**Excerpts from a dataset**
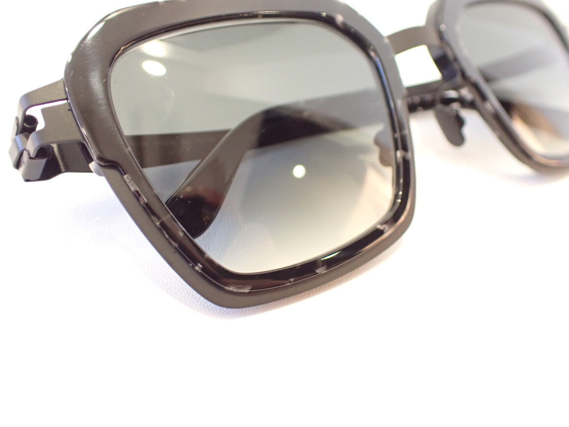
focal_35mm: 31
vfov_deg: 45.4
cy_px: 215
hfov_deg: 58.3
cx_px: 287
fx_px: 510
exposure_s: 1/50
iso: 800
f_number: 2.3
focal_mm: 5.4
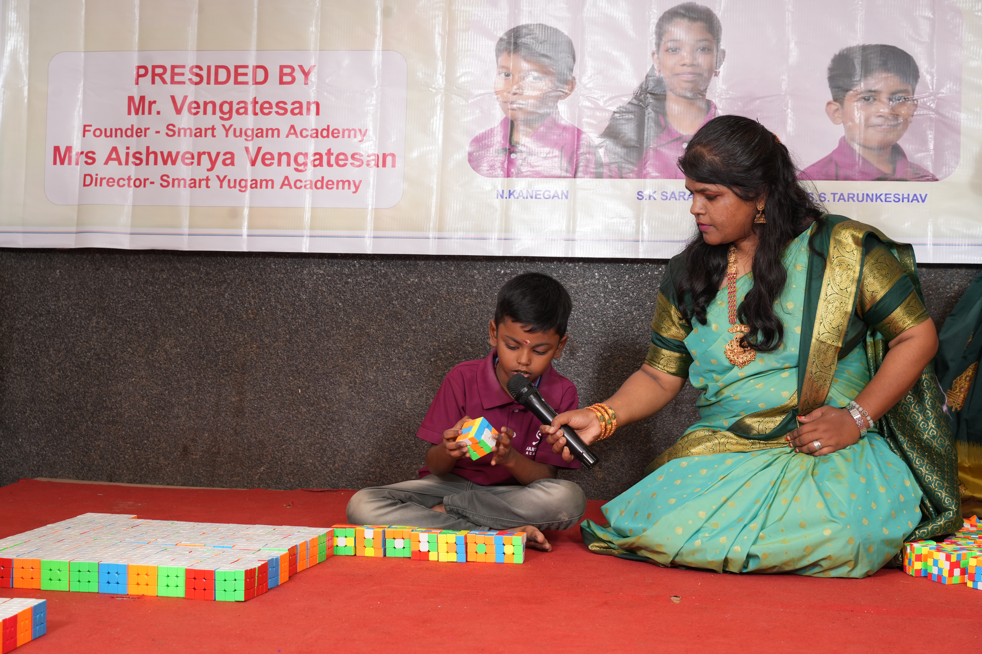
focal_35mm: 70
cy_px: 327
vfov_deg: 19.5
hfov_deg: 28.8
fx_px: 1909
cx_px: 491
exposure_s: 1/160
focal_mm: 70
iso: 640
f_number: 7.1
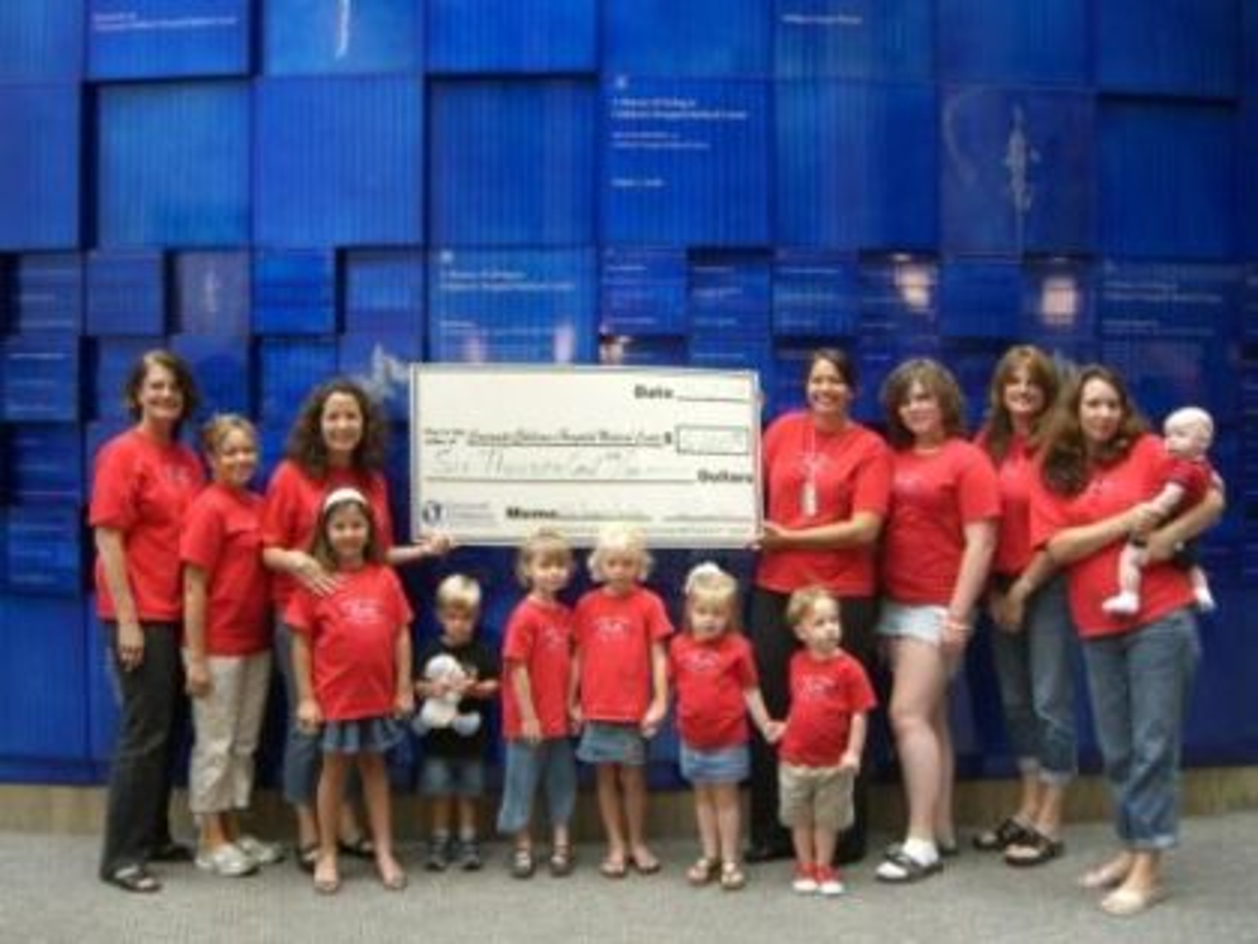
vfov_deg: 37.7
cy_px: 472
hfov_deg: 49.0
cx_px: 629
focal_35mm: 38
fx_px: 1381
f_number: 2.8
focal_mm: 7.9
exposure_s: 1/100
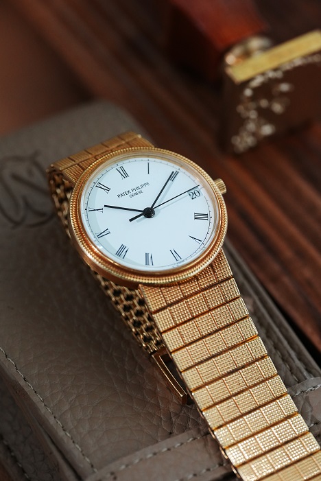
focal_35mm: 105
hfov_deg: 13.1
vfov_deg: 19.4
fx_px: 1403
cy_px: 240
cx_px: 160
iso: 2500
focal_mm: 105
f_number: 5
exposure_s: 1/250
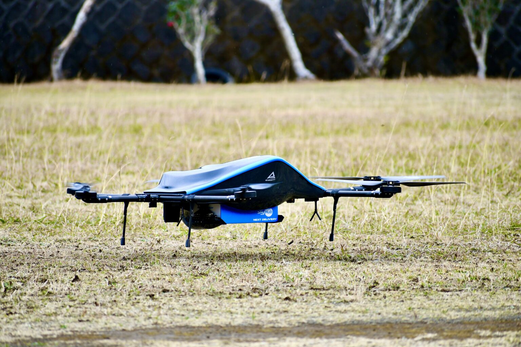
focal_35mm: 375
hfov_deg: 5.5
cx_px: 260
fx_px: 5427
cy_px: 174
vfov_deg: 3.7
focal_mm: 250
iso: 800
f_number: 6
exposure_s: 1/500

**Work task**
Leave every picture out and output the records exactly.

**Answer box**
focal_35mm: 31
vfov_deg: 45.4
cy_px: 215
hfov_deg: 58.3
cx_px: 287
fx_px: 510
exposure_s: 1/50
iso: 800
f_number: 2.3
focal_mm: 5.4
focal_35mm: 70
cy_px: 327
vfov_deg: 19.5
hfov_deg: 28.8
fx_px: 1909
cx_px: 491
exposure_s: 1/160
focal_mm: 70
iso: 640
f_number: 7.1
vfov_deg: 37.7
cy_px: 472
hfov_deg: 49.0
cx_px: 629
focal_35mm: 38
fx_px: 1381
f_number: 2.8
focal_mm: 7.9
exposure_s: 1/100
focal_35mm: 105
hfov_deg: 13.1
vfov_deg: 19.4
fx_px: 1403
cy_px: 240
cx_px: 160
iso: 2500
focal_mm: 105
f_number: 5
exposure_s: 1/250
focal_35mm: 375
hfov_deg: 5.5
cx_px: 260
fx_px: 5427
cy_px: 174
vfov_deg: 3.7
focal_mm: 250
iso: 800
f_number: 6
exposure_s: 1/500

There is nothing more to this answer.